To summarize, Aβ-aggregates reveal a remarkable metastability and the ability for reorganization within different aggregate equilibria. One might assume that the whole spectrum of prefibrillar Aβ-aggregates is of relevance in AD. Thus, targeting one specific species of Aβ with immunotherapy and using Aβ as preclinical and clinical biomarker is based on tentative, though countless data that apparently do not reflect the clinical reality. Therefore, the clinical biomarker data from the phase II and III studies of the most-advanced anti-Aβ mAbs are not appropriate to predict the cognitive outcome, even though the results show that CSF Aβ appears to be more relevant than plasma Aβ. This stresses the urgent need to understand the molecular basis of AD and to find adequate surrogate biomarkers.
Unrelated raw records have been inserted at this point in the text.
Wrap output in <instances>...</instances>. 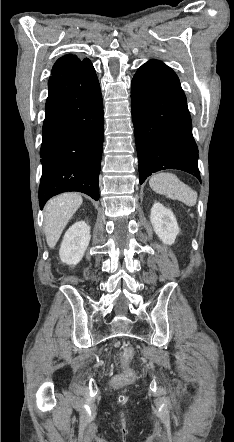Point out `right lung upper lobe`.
<instances>
[{"label": "right lung upper lobe", "mask_w": 234, "mask_h": 442, "mask_svg": "<svg viewBox=\"0 0 234 442\" xmlns=\"http://www.w3.org/2000/svg\"><path fill=\"white\" fill-rule=\"evenodd\" d=\"M89 62L90 60L87 58L79 59L76 55H65L55 62L52 68L51 77L71 73L78 68L87 65Z\"/></svg>", "instance_id": "obj_1"}]
</instances>
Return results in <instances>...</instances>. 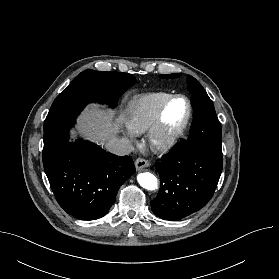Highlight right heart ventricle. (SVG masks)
<instances>
[{"instance_id":"obj_1","label":"right heart ventricle","mask_w":279,"mask_h":279,"mask_svg":"<svg viewBox=\"0 0 279 279\" xmlns=\"http://www.w3.org/2000/svg\"><path fill=\"white\" fill-rule=\"evenodd\" d=\"M171 95L154 92L135 97L129 106L128 128L135 134L147 132L154 124L160 107Z\"/></svg>"}]
</instances>
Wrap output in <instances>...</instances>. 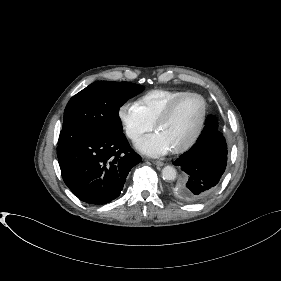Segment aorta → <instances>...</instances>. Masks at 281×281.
<instances>
[{
	"mask_svg": "<svg viewBox=\"0 0 281 281\" xmlns=\"http://www.w3.org/2000/svg\"><path fill=\"white\" fill-rule=\"evenodd\" d=\"M177 176V171L172 166H165L162 169V178L166 181H173Z\"/></svg>",
	"mask_w": 281,
	"mask_h": 281,
	"instance_id": "obj_1",
	"label": "aorta"
}]
</instances>
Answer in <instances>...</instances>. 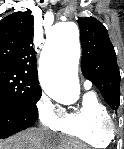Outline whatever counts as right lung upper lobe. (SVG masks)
Segmentation results:
<instances>
[{
	"label": "right lung upper lobe",
	"instance_id": "right-lung-upper-lobe-1",
	"mask_svg": "<svg viewBox=\"0 0 124 149\" xmlns=\"http://www.w3.org/2000/svg\"><path fill=\"white\" fill-rule=\"evenodd\" d=\"M34 18L30 12H15L0 21V67L27 75L38 83L32 42Z\"/></svg>",
	"mask_w": 124,
	"mask_h": 149
}]
</instances>
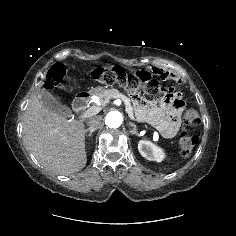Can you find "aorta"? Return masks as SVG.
<instances>
[{
  "instance_id": "aorta-1",
  "label": "aorta",
  "mask_w": 236,
  "mask_h": 236,
  "mask_svg": "<svg viewBox=\"0 0 236 236\" xmlns=\"http://www.w3.org/2000/svg\"><path fill=\"white\" fill-rule=\"evenodd\" d=\"M123 121V116L119 111H110L105 118V123L110 128H118Z\"/></svg>"
}]
</instances>
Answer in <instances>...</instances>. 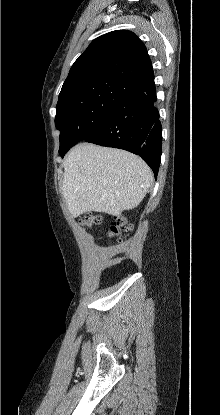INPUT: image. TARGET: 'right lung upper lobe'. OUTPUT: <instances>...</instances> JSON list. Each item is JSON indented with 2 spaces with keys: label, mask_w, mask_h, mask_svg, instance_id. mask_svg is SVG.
Instances as JSON below:
<instances>
[{
  "label": "right lung upper lobe",
  "mask_w": 220,
  "mask_h": 415,
  "mask_svg": "<svg viewBox=\"0 0 220 415\" xmlns=\"http://www.w3.org/2000/svg\"><path fill=\"white\" fill-rule=\"evenodd\" d=\"M98 78H118L137 87L154 78L146 47L133 32L117 30L93 40L72 65L62 90Z\"/></svg>",
  "instance_id": "obj_1"
}]
</instances>
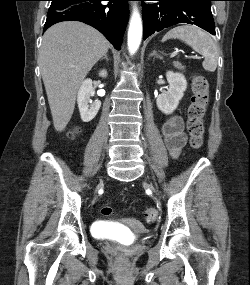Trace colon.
<instances>
[{
  "mask_svg": "<svg viewBox=\"0 0 250 285\" xmlns=\"http://www.w3.org/2000/svg\"><path fill=\"white\" fill-rule=\"evenodd\" d=\"M192 97L188 108L187 130L190 136V145L198 149L203 144L204 122L203 118L209 100L208 80L200 74H194L191 79ZM73 136V133H70ZM113 210L111 206H104L101 209L103 216H110ZM158 212L154 207H149L143 212L144 219L153 222L157 218ZM119 261L123 258L119 256Z\"/></svg>",
  "mask_w": 250,
  "mask_h": 285,
  "instance_id": "5ec220e1",
  "label": "colon"
}]
</instances>
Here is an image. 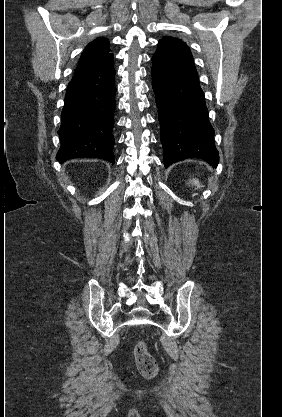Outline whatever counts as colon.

From a regulatory point of view, the approval of a highly-innovative active substance for the treatment for AD still remains a challenge. Although biomarker strategies have been taken more and more into account, the current study designs for AD superficially address the silent pathogenesis of the disease. The EMA and FDA are looking forward to qualifying new surrogate endpoints that encompass appropriate biomarker concepts in support of a robust biomarker strategy, which would enable the discovery of medicinal products that are active in interfering with AD pathogenesis.

Author contributions

Jens Moreth supported with novel data on Aβ conformation and aggregation, Chrystelle Mavoungou supported with insight from regulatory affairs and Katharina Schindowski supported with insight on Aβ immunotherapy und neuroimmunology. All authors drafted the manuscript. All authors read and approved the final manuscript.

Conflict of interest statement

The authors declare that the research was conducted in the absence of any commercial or financial relationships that could be construed as a potential conflict of interest.